> **Brief**
The lines below, from the one containing "Usamos cookies para" through the one containing "Stel je box samen", should be set down exactly, with no pictures and nothing else.

> **Exercise materials**
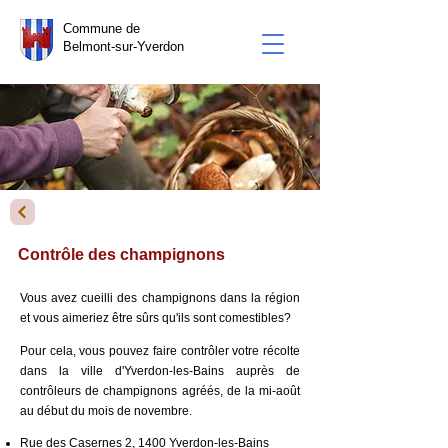
Commune de
Belmont-sur-Yverdon
Contrôle des champignons
Vous avez cueilli des champignons dans la région
et vous aimeriez être sûrs qu'ils sont comestibles?
Pour cela, vous pouvez
faire con
trôler votre récolte
dans la ville d'Yverdon-les-Bains auprès de
contrôleurs de champignons agréés, de la mi-août
au début du mois de novembre.
Rue des Casernes 2, 1400 Yverdon-les-Bains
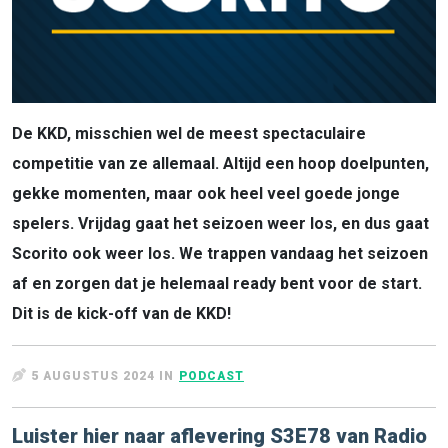
De KKD, misschien wel de meest spectaculaire
competitie van ze allemaal. Altijd een hoop doelpunten,
gekke momenten, maar ook heel veel goede jonge
spelers. Vrijdag gaat het seizoen weer los, en dus gaat
Scorito ook weer los. We trappen vandaag het seizoen
af en zorgen dat je helemaal ready bent voor de start.
Dit is de kick-off van de KKD!
5 AUGUSTUS 2024 IN
PODCAST
Luister hier naar aflevering S3E78 van Radio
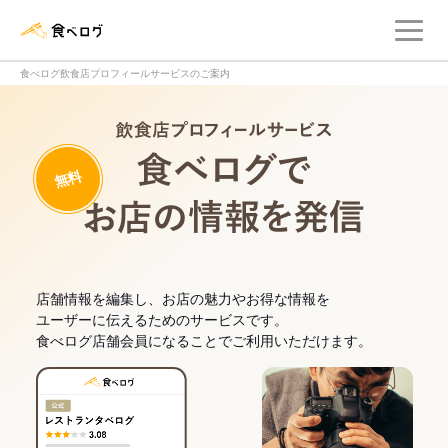
メ
食べログ店舗管理画面
食べログ飲食店プロフィールサービスのご案内
飲食店プロフィー
無料
食べログでお
店舗情報を編集し、お店の魅力やお得な情報を
ユーザーに伝えるためのサービスです。
食べログ店舗会員になることでご利用いただけます。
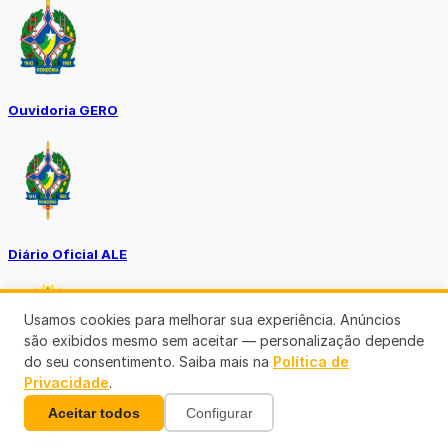
Ouvidoria GERO
Diário Oficial ALE
Usamos cookies para melhorar sua experiência. Anúncios
são exibidos mesmo sem aceitar — personalização depende
do seu consentimento. Saiba mais na
Política de
Privacidade
.
Diário Oficial da União
Aceitar todos
Configurar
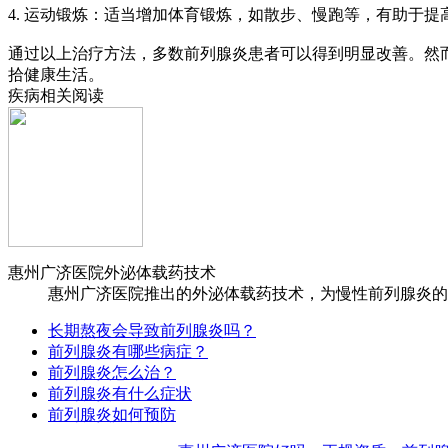
4. 运动锻炼：适当增加体育锻炼，如散步、慢跑等，有助于
通过以上治疗方法，多数前列腺炎患者可以得到明显改善。然
拾健康生活。
疾病相关阅读
‌惠州广济医院外泌体载药技术
惠州广济医院推出的外泌体载药技术，为慢性前列腺炎的治
长期熬夜会导致前列腺炎吗？
前列腺炎有哪些病症？
前列腺炎怎么治？
前列腺炎有什么症状
前列腺炎如何预防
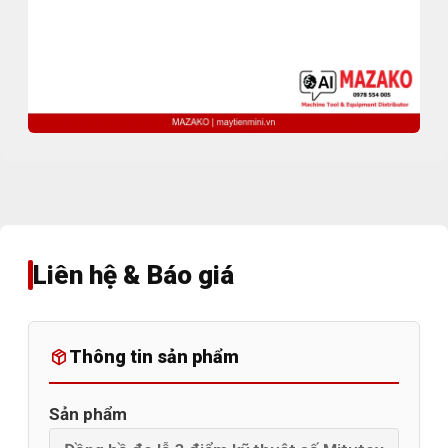
Liên hệ & Báo giá
Thông tin sản phẩm
Sản phẩm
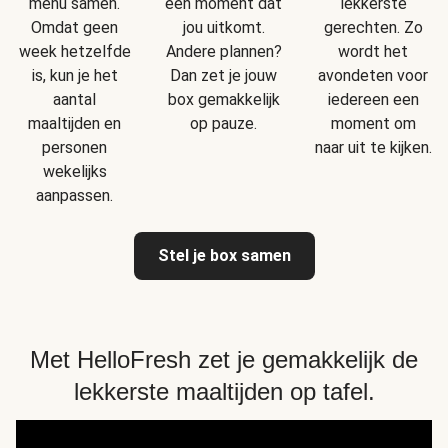
menu samen.
een moment dat
lekkerste
Omdat geen
jou uitkomt.
gerechten. Zo
week hetzelfde
Andere plannen?
wordt het
is, kun je het
Dan zet je jouw
avondeten voor
aantal
box gemakkelijk
iedereen een
maaltijden en
op pauze.
moment om
personen
naar uit te kijken.
wekelijks
aanpassen.
Stel je box samen
Met HelloFresh zet je gemakkelijk de
lekkerste maaltijden op tafel.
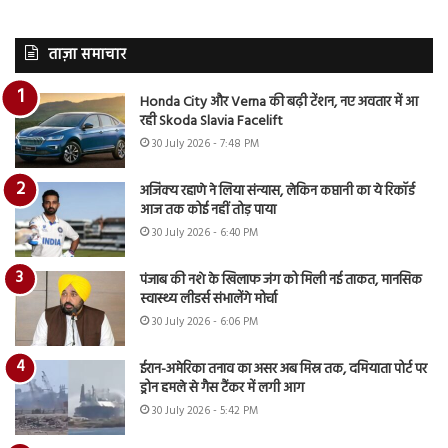
ताज़ा समाचार
Honda City और Verna की बढ़ी टेंशन, नए अवतार में आ
रही Skoda Slavia Facelift
30 July 2026 - 7:48 PM
अजिंक्य रहाणे ने लिया संन्यास, लेकिन कप्तानी का ये रिकॉर्ड
आज तक कोई नहीं तोड़ पाया
30 July 2026 - 6:40 PM
पंजाब की नशे के खिलाफ जंग को मिली नई ताकत, मानसिक
स्वास्थ्य लीडर्स संभालेंगे मोर्चा
30 July 2026 - 6:06 PM
ईरान-अमेरिका तनाव का असर अब मिस्र तक, दमियाता पोर्ट पर
ड्रोन हमले से गैस टैंकर में लगी आग
30 July 2026 - 5:42 PM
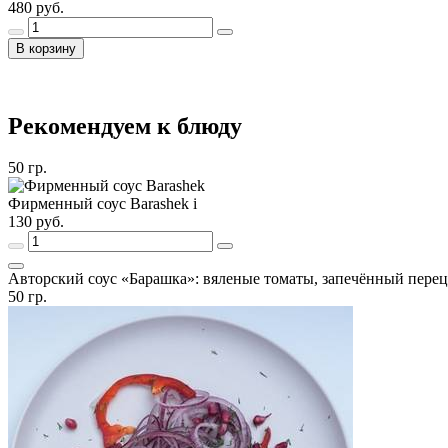
480
руб.
В корзину
Рекомендуем к блюду
50
гр.
Фирменный соус Barashek
i
130
руб.
Авторский соус «Барашка»: вяленые томаты, запечённый перец,
50
гр.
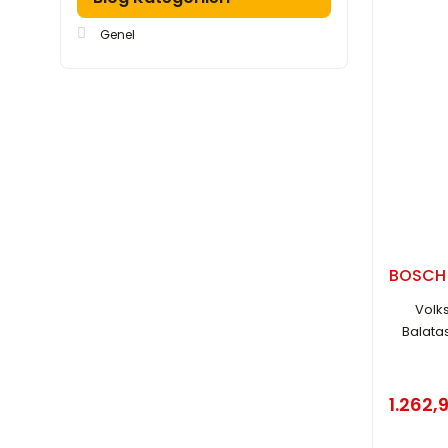
Genel
BOSCH
Volks
Balatas
1.262,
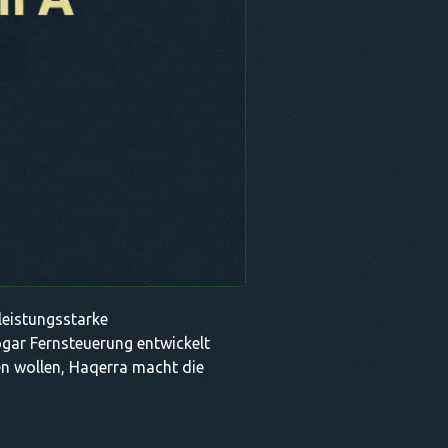
 leistungsstarke
ogar Fernsteuerung entwickelt
lten wollen, Haqerra macht die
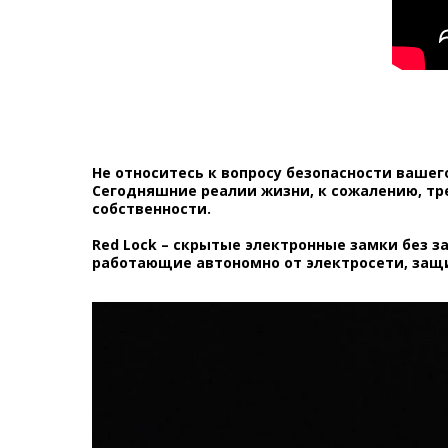
Не относитесь к вопросу безопасности вашег
Сегодняшние реалии жизни, к сожалению, тр
собственности.
Red Lock – скрытые электронные замки без з
работающие автономно от электросети, защи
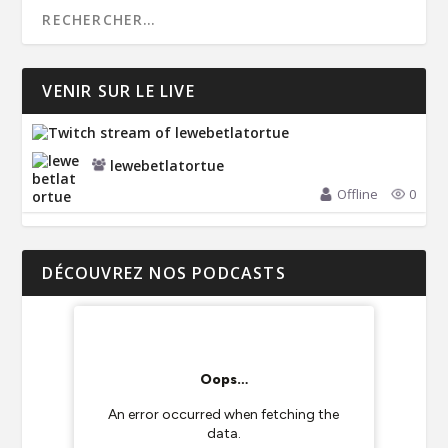
VENIR SUR LE LIVE
lewebetlatortue
Offline
0
DÉCOUVREZ NOS PODCASTS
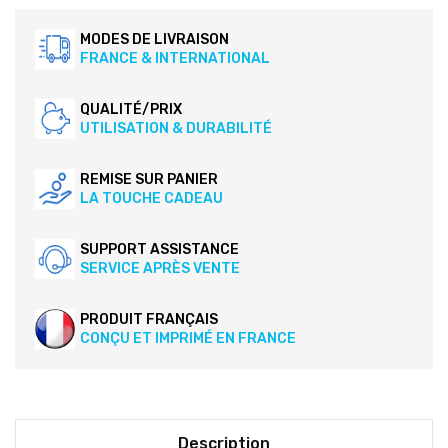
MODES DE LIVRAISON
FRANCE & INTERNATIONAL
QUALITÉ/PRIX
UTILISATION & DURABILITÉ
REMISE SUR PANIER
LA TOUCHE CADEAU
SUPPORT ASSISTANCE
SERVICE APRÈS VENTE
PRODUIT FRANÇAIS
CONÇU ET IMPRIMÉ EN FRANCE
Description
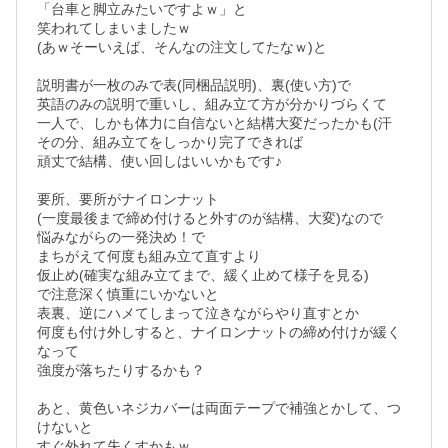
「台車と脚立みたいですよｗ」と

笑われてしまいましたｗ

(あｗそーいえば、そんなの注文してたなｗ)と

説明書が一枚のみで表(同梱品説明)、裏(使い方)で

英語のみの説明で重いし、組み立て方が分かりづらくて

一人で、しかも体力に自信ないと結構大変だったかも(汗

その分、組み立てをしっかり完了できれば

頑丈で結構、使い回しはいいかもです♪

要所、要所がナイロンナット

(一度最後まで締め付けると外すのが結構、大変)なので

悩みながらの一発決め！で

まちがえて何度も組み立て直すより

仮止め(確実な組み立てまで、緩く止めて様子を見る)

で注意深く慎重にいかないと

表裏、逆にハメてしまって泣きながらやり直すとか

何度も付け外しすると、ナイロンナットの締め付けが緩く
なって

強度が落ちたりするかも？

あと、黄色いネジカバーは両面テープで補強とかして、つ
けないと

すぐ外れて失くすかもｗ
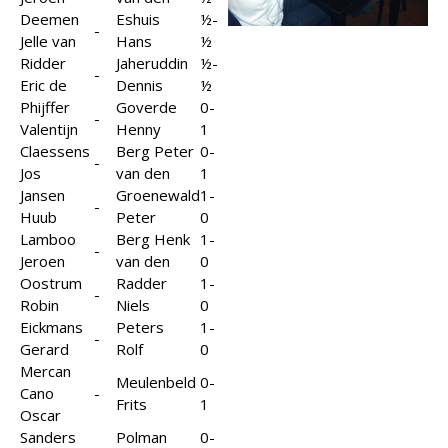
Deemen
Eshuis
½-
-
Jelle van
Hans
½
Ridder
Jaheruddin
½-
-
Eric de
Dennis
½
Phijffer
Goverde
0-
-
Valentijn
Henny
1
Claessens
Berg Peter
0-
-
Jos
van den
1
Jansen
Groenewald
1-
-
Huub
Peter
0
Lamboo
Berg Henk
1-
-
Jeroen
van den
0
Oostrum
Radder
1-
-
Robin
Niels
0
Eickmans
Peters
1-
-
Gerard
Rolf
0
Mercan
Meulenbeld
0-
Cano
-
Frits
1
Oscar
Sanders
Polman
0-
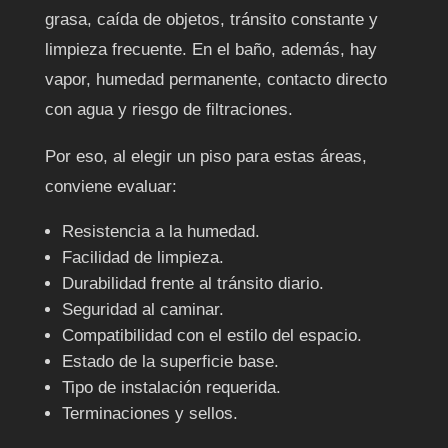
grasa, caída de objetos, tránsito constante y
limpieza frecuente. En el baño, además, hay
vapor, humedad permanente, contacto directo
con agua y riesgo de filtraciones.
Por eso, al elegir un piso para estas áreas,
conviene evaluar:
Resistencia a la humedad.
Facilidad de limpieza.
Durabilidad frente al tránsito diario.
Seguridad al caminar.
Compatibilidad con el estilo del espacio.
Estado de la superficie base.
Tipo de instalación requerida.
Terminaciones y sellos.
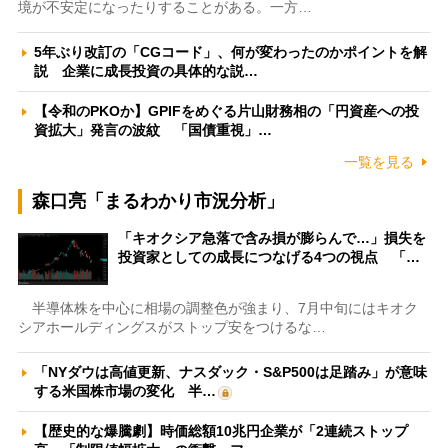
境が不安定になったりすることがある。一方…
5年ぶり改訂の「CGコード」、何が変わったのかポイントを解
説 企業に成長投資の具体的な説…
【令和のPKOか】GPIFをめぐる片山財務相の「円資産への投
資拡大」発言の波紋 「国債重視」…
一覧を見る
森口亮「まるわかり市況分析」
「キオクシア急落で含み損が膨らんで…」損失を
投資家としての成長につなげる4つの視点 「…
半導体株を中心に相場の調整色が強まり、7月中旬にはキオク
シアホールディングスがストップ安をつけるな…
「NYダウは高値更新、ナスダック・S&P500は足踏み」が意味
する米国株市場の変化 半…
【歴史的な爆騰劇】時価総額10兆円企業が「2連続ストップ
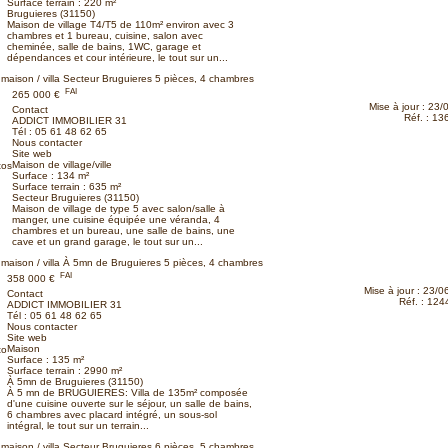
Surface terrain : 220 m²
Bruguieres (31150)
Maison de village T4/T5 de 110m² environ avec 3
chambres et 1 bureau, cuisine, salon avec
cheminée, salle de bains, 1WC, garage et
dépendances et cour intérieure, le tout sur un...
r à ma sélection
maison / villa Secteur Bruguieres
5 pièces, 4 chambres
Plus
FAI
265 000 €
Mise à jour : 23
Contact
Réf. : 1
ADDICT IMMOBILIER 31
Tél :
05 61 48 62 65
Nous contacter
Site web
Maison de village/ville
tos
Surface : 134 m²
Surface terrain : 635 m²
Secteur Bruguieres (31150)
Maison de village de type 5 avec salon/salle à
manger, une cuisine équipée une véranda, 4
chambres et un bureau, une salle de bains, une
cave et un grand garage, le tout sur un...
r à ma sélection
maison / villa À 5mn de Bruguieres
5 pièces, 4 chambres
Plus d'infos 
FAI
358 000 €
Mise à jour : 23/
Contact
Réf. : 12
ADDICT IMMOBILIER 31
Tél :
05 61 48 62 65
Nous contacter
Site web
Maison
to
Surface : 135 m²
Surface terrain : 2990 m²
À 5mn de Bruguieres (31150)
À 5 mn de BRUGUIERES: Villa de 135m² composée
d'une cuisine ouverte sur le séjour, un salle de bains,
6 chambres avec placard intégré, un sous-sol
intégral, le tout sur un terrain...
r à ma sélection
maison / villa Secteur Bruguieres
6 pièces, 5 chambres
Plus d'infos s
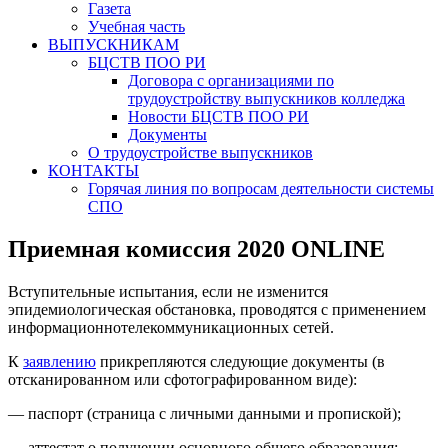
Газета
Учебная часть
ВЫПУСКНИКАМ
БЦСТВ ПОО РИ
Договора с организациями по
трудоустройству выпускников колледжа
Новости БЦСТВ ПОО РИ
Документы
О трудоустройстве выпускников
КОНТАКТЫ
Горячая линия по вопросам деятельности системы
СПО
Приемная комиссия 2020 ONLINE
Вступительные испытания, если не изменится
эпидемиологическая обстановка, проводятся с применением
информационнотелекоммуникационных сетей.
К
заявлению
прикрепляются следующие документы (в
отсканированном или сфотографированном виде):
— паспорт (страница с личными данными и пропиской);
— аттестат о получении основного общего образования;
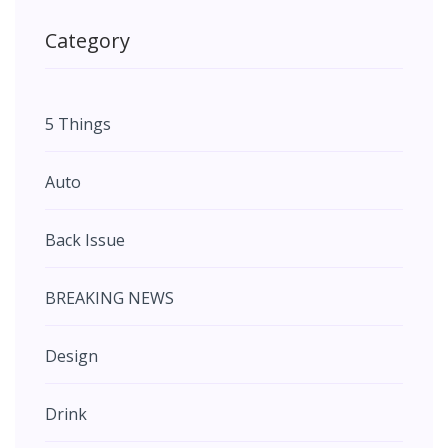
Category
5 Things
Auto
Back Issue
BREAKING NEWS
Design
Drink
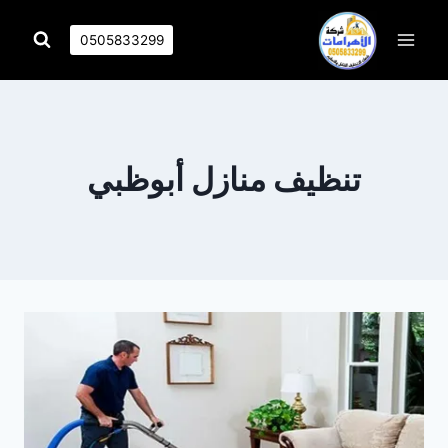
التجاوز
إلى
0505833299
المحتوى
تنظيف منازل أبوظبي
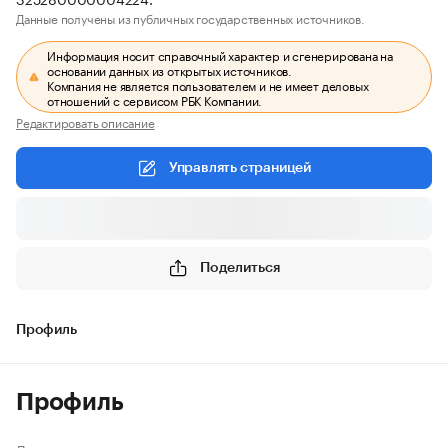
Данные получены из публичных государственных источников.
Информация носит справочный характер и сгенерирована на
основании данных из открытых источников.
Компания не является пользователем и не имеет деловых
отношений с сервисом РБК Компании.
Редактировать описание
Управлять страницей
Поделиться
Профиль
Профиль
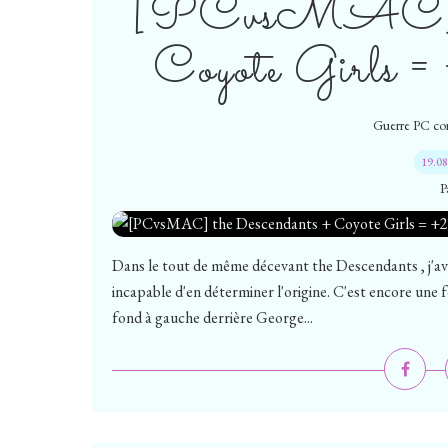
[PCvsMAC] th
Coyote Girls
Guerre PC co
19.0
P
Dans le tout de même décevant the Descendants , j'ava
incapable d'en déterminer l'origine. C'est encore une foi
fond à gauche derrière George...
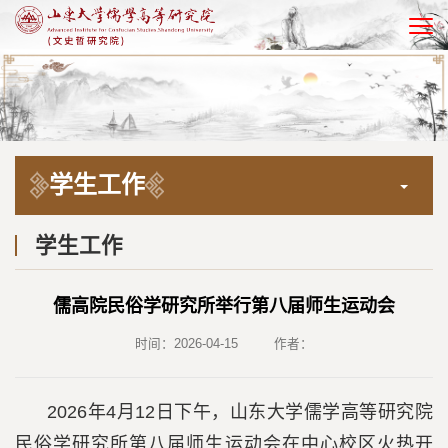
EN
学生工作
学生工作
儒高院民俗学研究所举行第八届师生运动会
时间：2026-04-15
作者：
2026年4月12日下午，山东大学儒学高等研究院
民俗学研究所第八届师生运动会在中心校区火热开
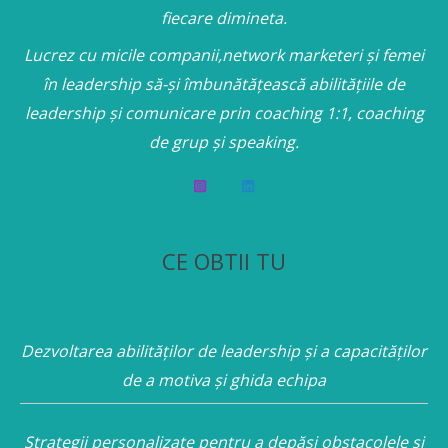
fiecare dimineta.
Lucrez cu micile companii,network marketeri și femei
în leadership să-și îmbunătățească abilitățiile de
leadership și comunicare prin coaching 1:1, coaching
de grup și speaking.
CE OBTII TU
Dezvoltarea abilităților de leadership și a capacităților
de a motiva și ghida echipa
Strategii personalizate pentru a depăși obstacolele și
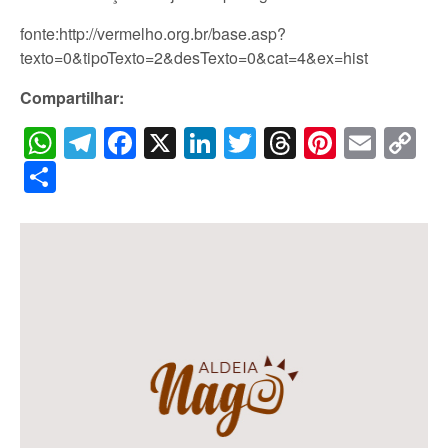
fonte:http://vermelho.org.br/base.asp?
texto=0&tipoTexto=2&desTexto=0&cat=4&ex=hist
Compartilhar:
WhatsApp
Telegram
Facebook
X
LinkedIn
Twitter
Threads
Pintere
Emai
C
Li
Share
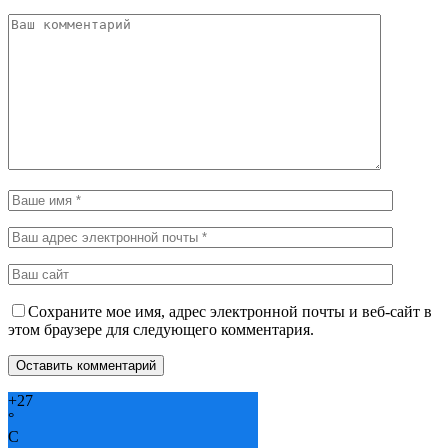
Сохраните мое имя, адрес электронной почты и веб-сайт в
этом браузере для следующего комментария.
+
27
°
C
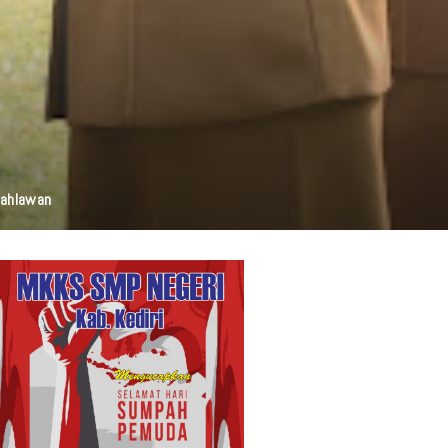
elestarian Budaya, Dan Disabilitas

> **Solution to this task**
Usamos cookies para melhorar sua experiência. Anúncios
são exibidos mesmo sem aceitar — personalização depende
do seu consentimento. Saiba mais na
Política de
Privacidade
.
Diário Oficial da União
Aceitar todos
Configurar
4. 运动锻炼：适当增加体育锻炼，如散步、慢跑等，有助于
通过以上治疗方法，多数前列腺炎患者可以得到明显改善。然
拾健康生活。
疾病相关阅读
‌惠州广济医院外泌体载药技术
惠州广济医院推出的外泌体载药技术，为慢性前列腺炎的治
长期熬夜会导致前列腺炎吗？
前列腺炎有哪些病症？
前列腺炎怎么治？
前列腺炎有什么症状
前列腺炎如何预防
Liên hệ & Báo giá
Thông tin sản phẩm
Sản phẩm
menu samen.
een moment dat
lekkerste
Omdat geen
jou uitkomt.
gerechten. Zo
week hetzelfde
Andere plannen?
wordt het
is, kun je het
Dan zet je jouw
avondeten voor
aantal
box gemakkelijk
iedereen een
maaltijden en
op pauze.
moment om
personen
naar uit te kijken.
wekelijks
aanpassen.
Stel je box samen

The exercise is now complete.